* DOCUMENT SECTION *
Yahweh delivered his people despite their sins as a witness to the nations, and the Gentiles are invited to turn to Yahweh as the only true God. Deuteronomy 32 itself is a hymn, and in the poetic structure, verse 39 stands out as the only verse in the hymn with a tricola2, emphasizing its importance:

See now that I, even I, am he,
and there is no god beside me;
I kill and I make alive;
I wound and I heal;
and there is none that can deliver out of my hand.

These words are echoed by Isaiah in the following chapter, 45:5-7:

I am the LORD, and there is no other, besides me there is no God; I equip you, though you do not know me, that people may know, from the rising of the sun and from the west, that there is none besides me; I am the LORD, and there is no other. I form light and create darkness; I make well-being and create calamity; I am the LORD, who does all these things.

It seems clear Isaiah is based on Deuteronomy 32, and Paul understood these passages as they related to his ministry to the Gentiles. Deuteronomy 32, in particular, forms the basis of the theological significance of demons and aids us in our search for a Biblical demonology.

As Acts 17:15 infers, Paul went ahead of his companions to Athens, and he had time to do a bit of sightseeing. Immediately Paul was struck with something that dominated that famous city, “Now while Paul was waiting for them at Athens, his spirit was provoked within him as he saw that the city was full of idols.” (v. 16).

The phrase “his spirit was provoked” echoes with Deuteronomy 32. That chapter warns Israel against embracing the gods of the nations. Verse 16 says, “They stirred him to jealousy with strange gods,” and in verse 21, “they have provoked me to anger with their idols.” Paul, then, has the same emotion as God when seeing a people steeped in idolatry.

(Keypoint correspondence data)

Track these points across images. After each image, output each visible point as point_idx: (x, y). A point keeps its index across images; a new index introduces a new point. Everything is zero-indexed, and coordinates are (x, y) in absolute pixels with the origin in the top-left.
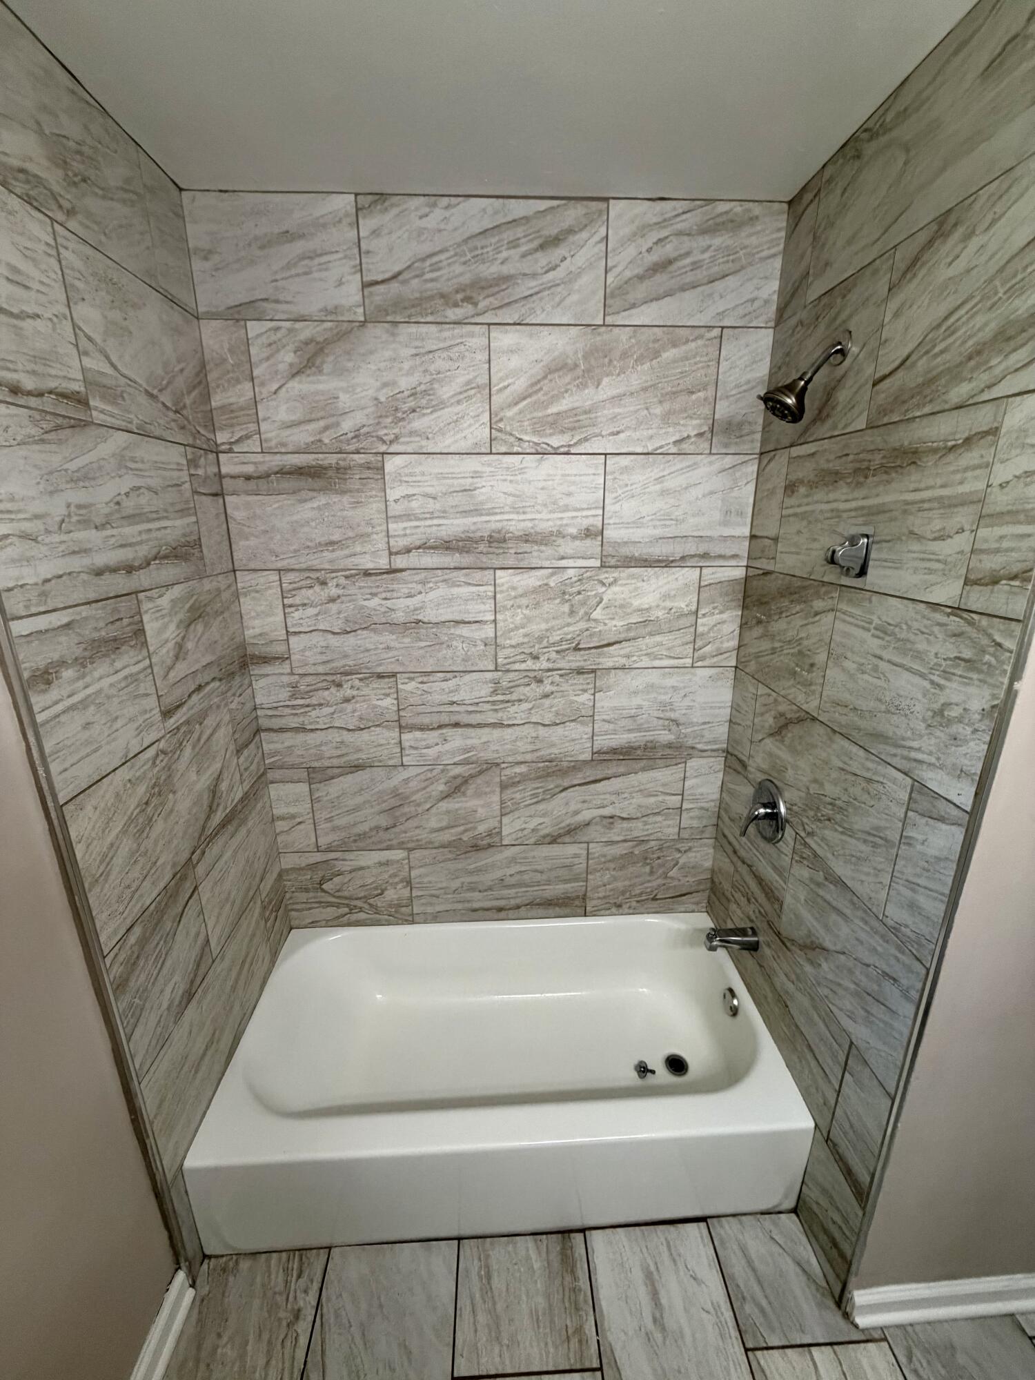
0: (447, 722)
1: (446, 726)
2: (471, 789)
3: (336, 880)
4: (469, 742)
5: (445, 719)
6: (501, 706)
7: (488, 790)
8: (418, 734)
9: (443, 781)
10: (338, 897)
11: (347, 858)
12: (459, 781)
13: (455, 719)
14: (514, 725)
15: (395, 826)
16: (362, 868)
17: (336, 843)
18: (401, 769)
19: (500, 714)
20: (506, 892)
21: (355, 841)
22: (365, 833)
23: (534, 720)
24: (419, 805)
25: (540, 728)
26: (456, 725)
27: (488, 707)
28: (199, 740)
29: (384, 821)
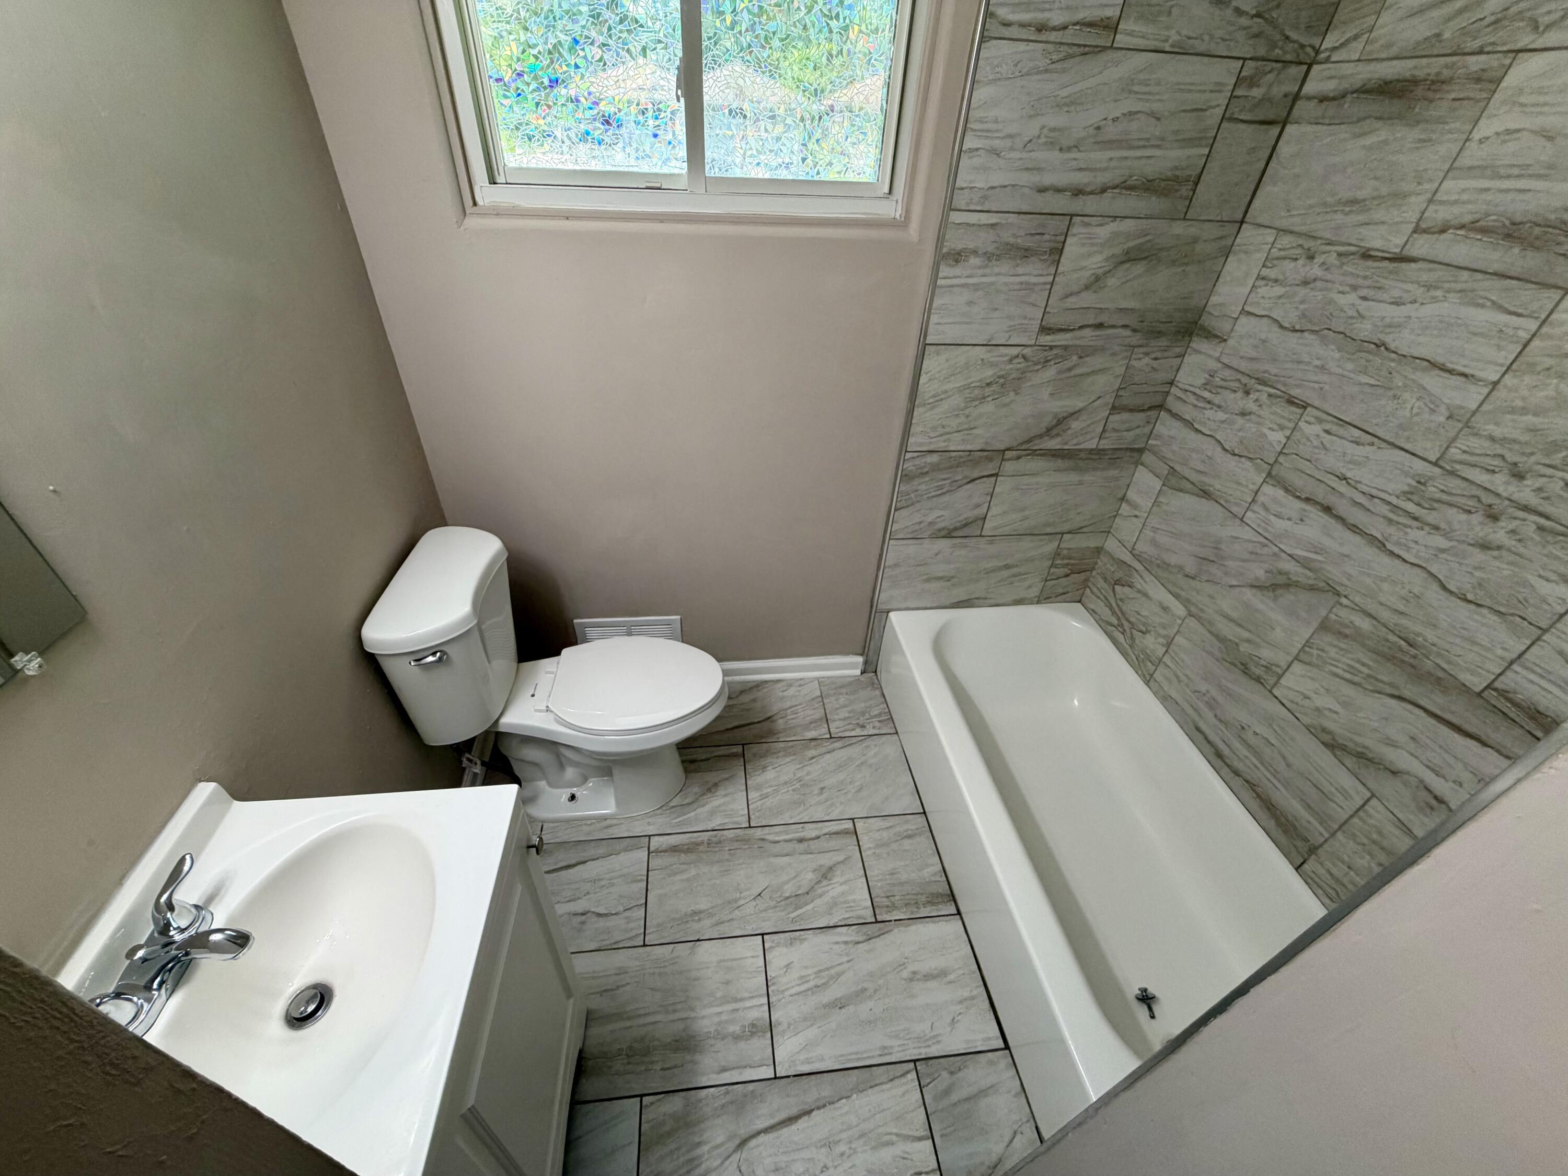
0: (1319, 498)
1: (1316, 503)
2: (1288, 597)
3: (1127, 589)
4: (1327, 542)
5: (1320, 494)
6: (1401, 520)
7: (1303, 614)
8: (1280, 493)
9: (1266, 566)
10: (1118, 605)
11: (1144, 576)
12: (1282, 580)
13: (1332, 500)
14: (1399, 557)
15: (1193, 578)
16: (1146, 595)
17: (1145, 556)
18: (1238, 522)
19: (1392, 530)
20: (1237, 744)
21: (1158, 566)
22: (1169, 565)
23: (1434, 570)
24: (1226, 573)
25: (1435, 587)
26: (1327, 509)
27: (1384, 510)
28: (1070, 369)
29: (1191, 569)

* WORK INSTRUCTIONS *
[1] In the passage on Deuteronomy 32, what sets verse 39 apart within the hymn's poetic structure?
[2] Resume the passage on Deuteronomy 32, picking up right after its final sentence.

* ANSWERS FOR THIS EXERCISE *
[1] It is the only verse in the hymn with a tricola.

[2]
Greek culture was steeped in polytheism as a part of their daily lives

Wherever you went in Athens, you would see idols. They were in famous public places, like the Acropolis and Agora. Statues of gods and heroes of Greek mythology lined the streets. Athens was also famous for the Hermae, which were pillars mounted with the head of Hermes. Athens was a truly polytheistic place, and the Greeks had gods for everything. Apart from the famous Olympian gods like Apollo and Zeus, there were many small gods, as they were termed, like Nyx, goddess of the night, Glaucus, god of the fisherman, and Comus, god of revelry, merrymaking, and festivity. Whatever happened in life, there was a god for it.

Greek culture was steeped in polytheism as a part of their daily lives. “These gods and heroes were not simply up in heaven, enjoying the Muses’ gloating over human suffering. Greek life was lived with a sense of their potential presence, in the clamor of storms, or the stresses of sickness, in the dust clouds of battle, or on distant hillsides, especially in the midday sun.”3 For the Greeks, as with the ancient world in general, the gods existed in everything. Paul’s theology, however, as we will come to see, was fundamentally different.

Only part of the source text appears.